Exercise description >>
Copy out the records from the line containing "genus: Fridericia" through the end, substituting "taxon" for every "scientific name" and keeping everything else the same.

[Dataset items]
[BEGIN]

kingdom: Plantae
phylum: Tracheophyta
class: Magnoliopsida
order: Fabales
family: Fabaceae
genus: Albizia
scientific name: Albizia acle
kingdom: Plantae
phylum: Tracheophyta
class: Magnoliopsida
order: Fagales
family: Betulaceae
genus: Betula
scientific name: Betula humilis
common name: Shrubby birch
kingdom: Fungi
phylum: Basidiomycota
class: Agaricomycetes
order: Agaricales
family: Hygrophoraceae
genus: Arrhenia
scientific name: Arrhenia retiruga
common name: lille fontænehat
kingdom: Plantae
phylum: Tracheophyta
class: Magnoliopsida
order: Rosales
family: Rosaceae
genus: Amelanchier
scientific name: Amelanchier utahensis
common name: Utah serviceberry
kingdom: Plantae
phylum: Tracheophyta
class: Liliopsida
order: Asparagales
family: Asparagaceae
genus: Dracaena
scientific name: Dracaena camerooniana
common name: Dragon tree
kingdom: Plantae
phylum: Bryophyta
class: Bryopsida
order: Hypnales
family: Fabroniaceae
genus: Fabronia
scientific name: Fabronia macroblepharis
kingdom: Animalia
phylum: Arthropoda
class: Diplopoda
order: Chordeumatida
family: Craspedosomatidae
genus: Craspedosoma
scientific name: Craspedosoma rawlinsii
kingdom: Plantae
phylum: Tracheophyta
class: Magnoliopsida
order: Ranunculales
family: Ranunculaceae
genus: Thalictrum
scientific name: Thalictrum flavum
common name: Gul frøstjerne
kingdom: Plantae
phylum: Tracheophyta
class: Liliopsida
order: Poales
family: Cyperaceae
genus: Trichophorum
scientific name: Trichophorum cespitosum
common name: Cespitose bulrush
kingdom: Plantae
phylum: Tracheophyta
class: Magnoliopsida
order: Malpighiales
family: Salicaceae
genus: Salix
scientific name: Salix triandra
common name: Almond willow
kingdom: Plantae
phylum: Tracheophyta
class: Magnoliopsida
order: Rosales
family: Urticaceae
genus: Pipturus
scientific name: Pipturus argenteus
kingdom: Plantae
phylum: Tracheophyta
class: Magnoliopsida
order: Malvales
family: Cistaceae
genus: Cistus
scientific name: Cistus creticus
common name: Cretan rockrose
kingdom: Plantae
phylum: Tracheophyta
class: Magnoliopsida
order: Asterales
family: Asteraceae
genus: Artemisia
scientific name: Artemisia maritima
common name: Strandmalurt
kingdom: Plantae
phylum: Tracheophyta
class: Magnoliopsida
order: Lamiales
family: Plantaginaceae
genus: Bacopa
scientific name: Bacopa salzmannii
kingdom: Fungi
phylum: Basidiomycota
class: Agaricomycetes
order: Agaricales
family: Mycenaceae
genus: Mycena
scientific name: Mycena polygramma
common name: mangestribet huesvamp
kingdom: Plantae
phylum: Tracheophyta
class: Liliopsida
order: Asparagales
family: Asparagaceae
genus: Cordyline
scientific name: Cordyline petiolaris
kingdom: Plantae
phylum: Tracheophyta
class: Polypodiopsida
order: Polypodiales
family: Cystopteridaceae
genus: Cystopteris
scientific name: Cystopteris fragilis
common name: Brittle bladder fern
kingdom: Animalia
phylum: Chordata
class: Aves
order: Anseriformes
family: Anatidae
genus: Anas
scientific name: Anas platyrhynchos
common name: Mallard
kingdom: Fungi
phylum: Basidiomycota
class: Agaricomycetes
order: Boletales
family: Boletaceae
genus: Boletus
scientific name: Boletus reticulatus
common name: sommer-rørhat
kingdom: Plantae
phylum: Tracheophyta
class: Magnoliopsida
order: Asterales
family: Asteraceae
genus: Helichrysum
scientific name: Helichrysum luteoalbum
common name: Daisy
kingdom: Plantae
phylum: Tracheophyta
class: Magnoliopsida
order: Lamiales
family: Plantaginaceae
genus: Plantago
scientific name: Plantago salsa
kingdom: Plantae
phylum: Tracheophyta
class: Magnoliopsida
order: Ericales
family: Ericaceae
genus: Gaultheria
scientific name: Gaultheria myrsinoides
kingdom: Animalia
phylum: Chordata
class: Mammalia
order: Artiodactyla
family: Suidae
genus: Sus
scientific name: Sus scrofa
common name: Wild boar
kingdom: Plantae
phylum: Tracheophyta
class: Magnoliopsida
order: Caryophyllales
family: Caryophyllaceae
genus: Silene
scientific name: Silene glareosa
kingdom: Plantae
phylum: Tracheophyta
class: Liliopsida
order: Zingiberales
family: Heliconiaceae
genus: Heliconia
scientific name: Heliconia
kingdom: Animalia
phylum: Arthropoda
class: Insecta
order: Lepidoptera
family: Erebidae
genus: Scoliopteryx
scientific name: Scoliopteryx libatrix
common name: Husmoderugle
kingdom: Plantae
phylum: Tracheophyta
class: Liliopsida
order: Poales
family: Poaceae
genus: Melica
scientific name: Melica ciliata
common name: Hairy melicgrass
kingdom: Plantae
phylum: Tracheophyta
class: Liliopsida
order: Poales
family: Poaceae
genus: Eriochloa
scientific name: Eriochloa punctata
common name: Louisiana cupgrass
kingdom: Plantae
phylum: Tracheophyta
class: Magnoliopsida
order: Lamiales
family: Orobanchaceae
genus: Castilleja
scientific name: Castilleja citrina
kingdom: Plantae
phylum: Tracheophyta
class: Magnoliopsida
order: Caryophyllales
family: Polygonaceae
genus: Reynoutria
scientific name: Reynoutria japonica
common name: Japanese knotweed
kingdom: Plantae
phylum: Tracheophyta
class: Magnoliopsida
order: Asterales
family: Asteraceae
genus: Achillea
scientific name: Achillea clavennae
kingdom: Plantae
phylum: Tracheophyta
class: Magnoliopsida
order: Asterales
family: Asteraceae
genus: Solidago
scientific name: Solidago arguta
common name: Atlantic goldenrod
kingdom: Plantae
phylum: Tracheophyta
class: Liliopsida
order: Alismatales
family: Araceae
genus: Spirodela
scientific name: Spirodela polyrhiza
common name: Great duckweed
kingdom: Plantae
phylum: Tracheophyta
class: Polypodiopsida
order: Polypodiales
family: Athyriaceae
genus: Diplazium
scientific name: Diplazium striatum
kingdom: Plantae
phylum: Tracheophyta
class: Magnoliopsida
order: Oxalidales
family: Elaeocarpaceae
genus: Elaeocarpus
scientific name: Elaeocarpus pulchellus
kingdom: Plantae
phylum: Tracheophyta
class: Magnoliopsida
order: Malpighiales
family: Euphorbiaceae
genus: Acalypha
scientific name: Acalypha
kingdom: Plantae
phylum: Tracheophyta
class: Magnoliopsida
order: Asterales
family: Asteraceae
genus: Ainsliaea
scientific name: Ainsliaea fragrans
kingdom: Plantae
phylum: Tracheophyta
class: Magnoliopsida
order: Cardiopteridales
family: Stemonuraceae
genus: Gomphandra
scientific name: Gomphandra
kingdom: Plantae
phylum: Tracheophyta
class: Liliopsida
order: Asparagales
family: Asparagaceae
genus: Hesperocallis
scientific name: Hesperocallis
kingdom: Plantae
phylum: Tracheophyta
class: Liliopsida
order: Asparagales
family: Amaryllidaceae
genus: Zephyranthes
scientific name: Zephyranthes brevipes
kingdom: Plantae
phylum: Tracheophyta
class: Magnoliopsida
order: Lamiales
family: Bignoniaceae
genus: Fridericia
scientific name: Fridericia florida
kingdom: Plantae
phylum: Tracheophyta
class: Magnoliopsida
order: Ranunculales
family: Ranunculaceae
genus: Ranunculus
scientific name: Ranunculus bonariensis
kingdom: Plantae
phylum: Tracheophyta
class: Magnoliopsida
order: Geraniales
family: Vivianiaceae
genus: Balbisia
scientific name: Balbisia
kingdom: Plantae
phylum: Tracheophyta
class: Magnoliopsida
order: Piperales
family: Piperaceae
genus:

[END]

Final result >>
genus: Fridericia
taxon: Fridericia florida
kingdom: Plantae
phylum: Tracheophyta
class: Magnoliopsida
order: Ranunculales
family: Ranunculaceae
genus: Ranunculus
taxon: Ranunculus bonariensis
kingdom: Plantae
phylum: Tracheophyta
class: Magnoliopsida
order: Geraniales
family: Vivianiaceae
genus: Balbisia
taxon: Balbisia
kingdom: Plantae
phylum: Tracheophyta
class: Magnoliopsida
order: Piperales
family: Piperaceae
genus:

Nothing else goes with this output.